* **PROBLEM TO WORK ON**
Where a picture occurs in the data, omit it, and copy all remaining data exactly.

◆ ◆ ◆ ◆

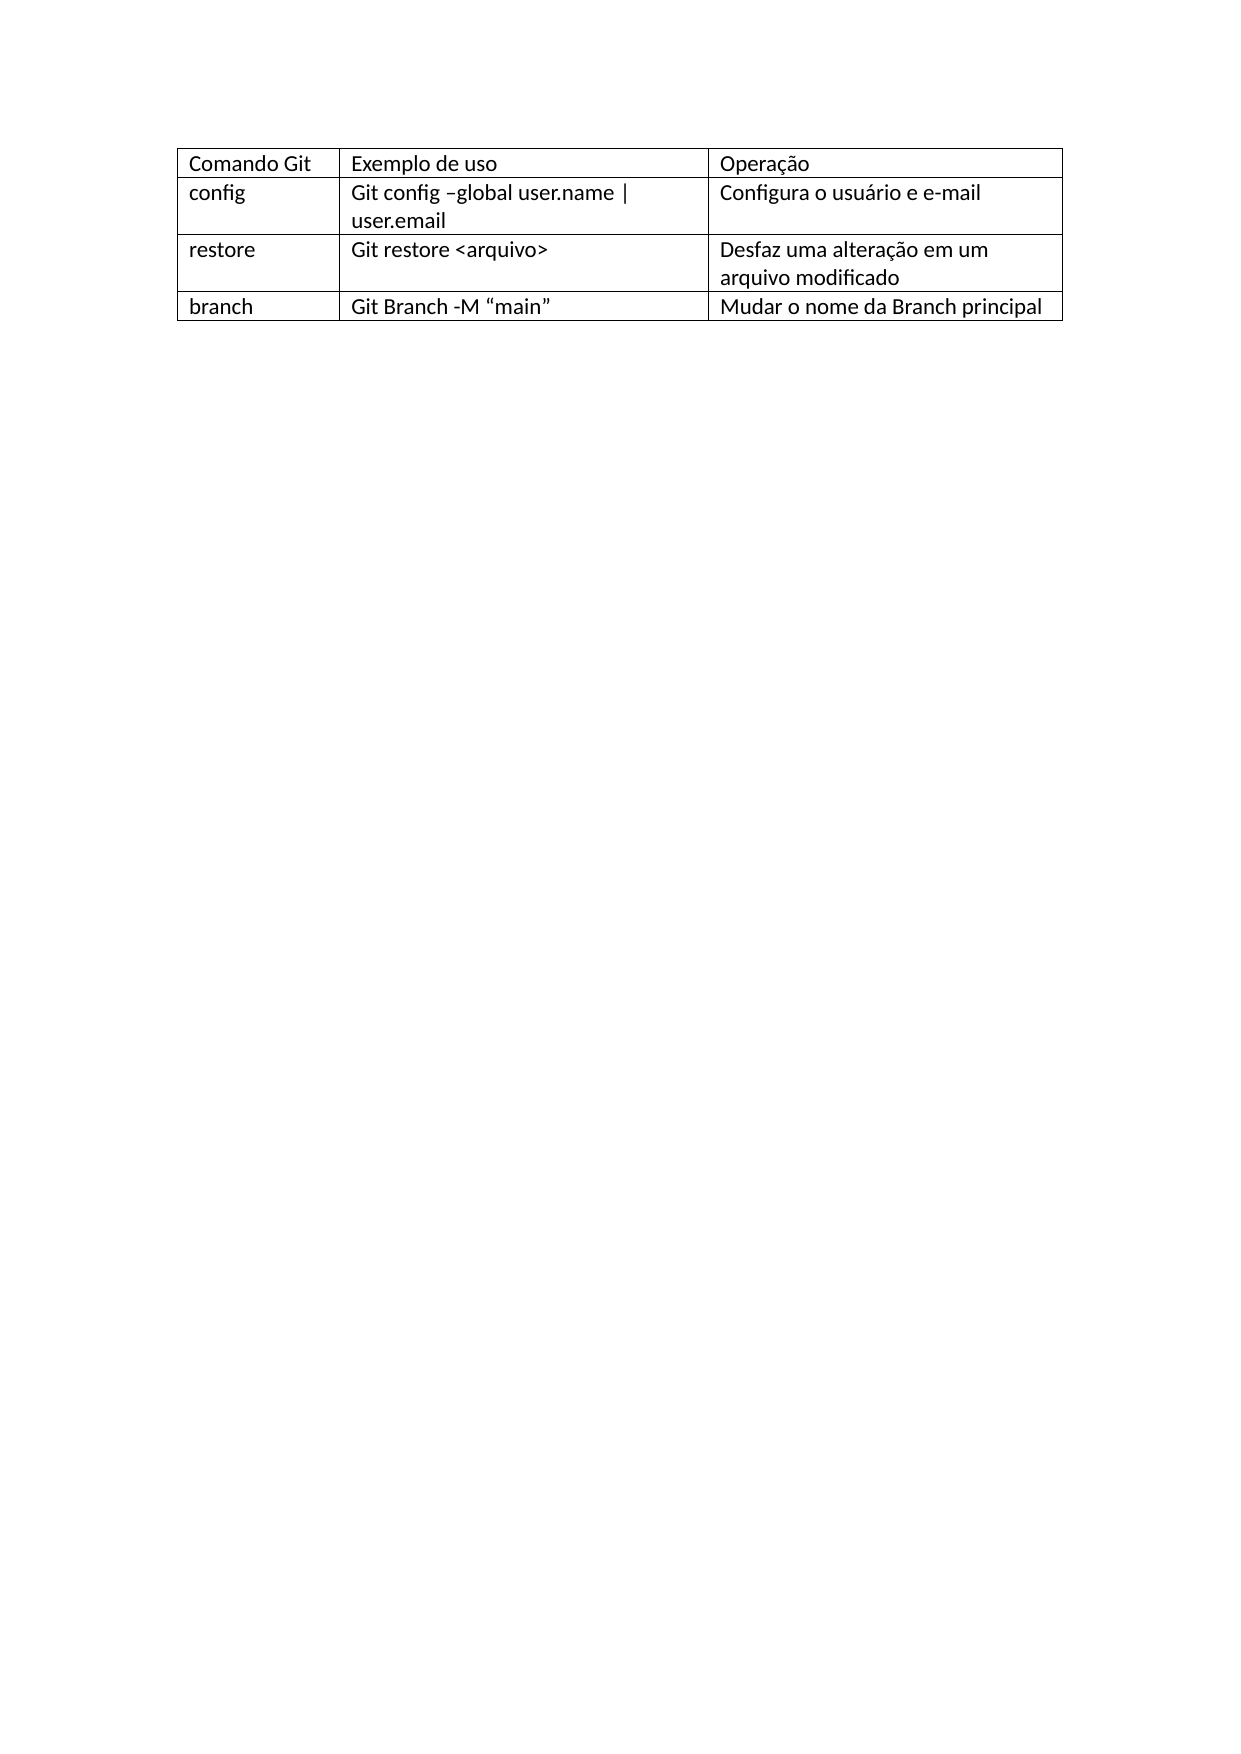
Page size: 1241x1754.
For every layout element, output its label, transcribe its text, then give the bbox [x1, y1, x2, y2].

table_header Comando Git [178, 149, 339, 177]
table_header Exemplo de uso [340, 149, 708, 177]
table_cell restore [178, 235, 339, 291]
table_cell Desfaz uma alteração em um arquivo modificado [709, 235, 1062, 291]
table_cell Git config –global user.name | user.email [340, 178, 708, 234]
table_cell config [178, 178, 339, 234]
table_cell branch [178, 292, 339, 320]
table_cell Git restore <arquivo> [340, 235, 708, 291]
table_cell Mudar o nome da Branch principal [709, 292, 1062, 320]
table_cell Configura o usuário e e-mail [709, 178, 1062, 234]
table_cell Git Branch -M “main” [340, 292, 708, 320]
table_header Operação [709, 149, 1062, 177]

◆ ◆ ◆ ◆

* **EXERCISE OUTPUT**
Page size: 1241x1754.
For every layout element, output its label, transcribe its text, then give the bbox [x1, y1, x2, y2].

table_header Comando Git [178, 149, 339, 177]
table_header Exemplo de uso [340, 149, 708, 177]
table_cell restore [178, 235, 339, 291]
table_cell Desfaz uma alteração em um arquivo modificado [709, 235, 1062, 291]
table_cell Git config –global user.name | user.email [340, 178, 708, 234]
table_cell config [178, 178, 339, 234]
table_cell branch [178, 292, 339, 320]
table_cell Git restore <arquivo> [340, 235, 708, 291]
table_cell Mudar o nome da Branch principal [709, 292, 1062, 320]
table_cell Configura o usuário e e-mail [709, 178, 1062, 234]
table_cell Git Branch -M “main” [340, 292, 708, 320]
table_header Operação [709, 149, 1062, 177]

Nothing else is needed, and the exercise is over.